To preview the 2020 NFL season, we asked more than 50 league executives, coaches, scouts and players to help us stack the top 10 players at 11 different positions (sorry, special-teamers). The results might surprise you. They surprised me.
Here's how it worked: Voters gave their best 10 to 15 players at a position, then we compiled the results and ranked candidates based on number of top-10 votes, composite average, interviews and research. We had several ties, so we broke them by isolating the two-man matchup with additional voting and follow-up calls. Each section is packed with quotes and nuggets from the voters on every guy -- even the honorable mentions.
The objective is to identify the best players right now for 2020. This is not a five-year projection or an achievement award. Who's the best today? Pretty simple.
We're compiling all of the position rankings here, with more to come.

▸ MATERIAL PROVIDED:
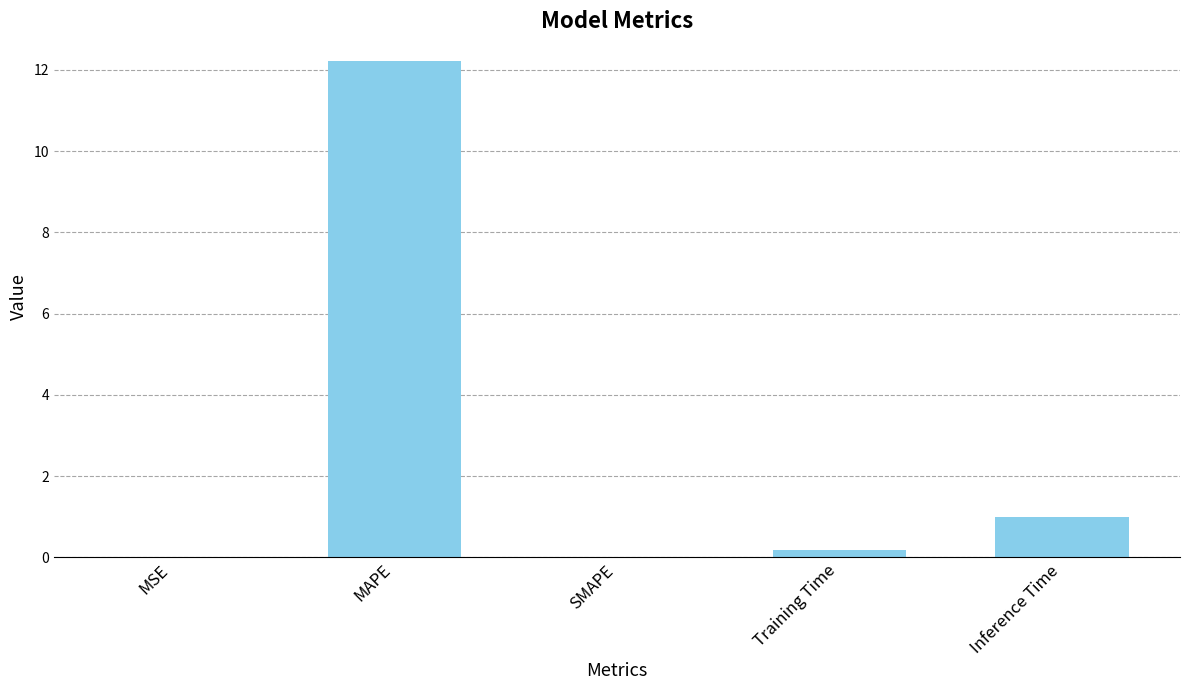

Which has a higher value, MSE or Training Time?

Training Time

▸ ABOUT THIS EXERCISE: Copy out the NFL position rankings introduction word for word, in full.

▸ RESPONSE TO THE TASK:
To preview the 2020 NFL season, we asked more than 50 league executives, coaches, scouts and players to help us stack the top 10 players at 11 different positions (sorry, special-teamers). The results might surprise you. They surprised me.
Here's how it worked: Voters gave their best 10 to 15 players at a position, then we compiled the results and ranked candidates based on number of top-10 votes, composite average, interviews and research. We had several ties, so we broke them by isolating the two-man matchup with additional voting and follow-up calls. Each section is packed with quotes and nuggets from the voters on every guy -- even the honorable mentions.
The objective is to identify the best players right now for 2020. This is not a five-year projection or an achievement award. Who's the best today? Pretty simple.
We're compiling all of the position rankings here, with more to come.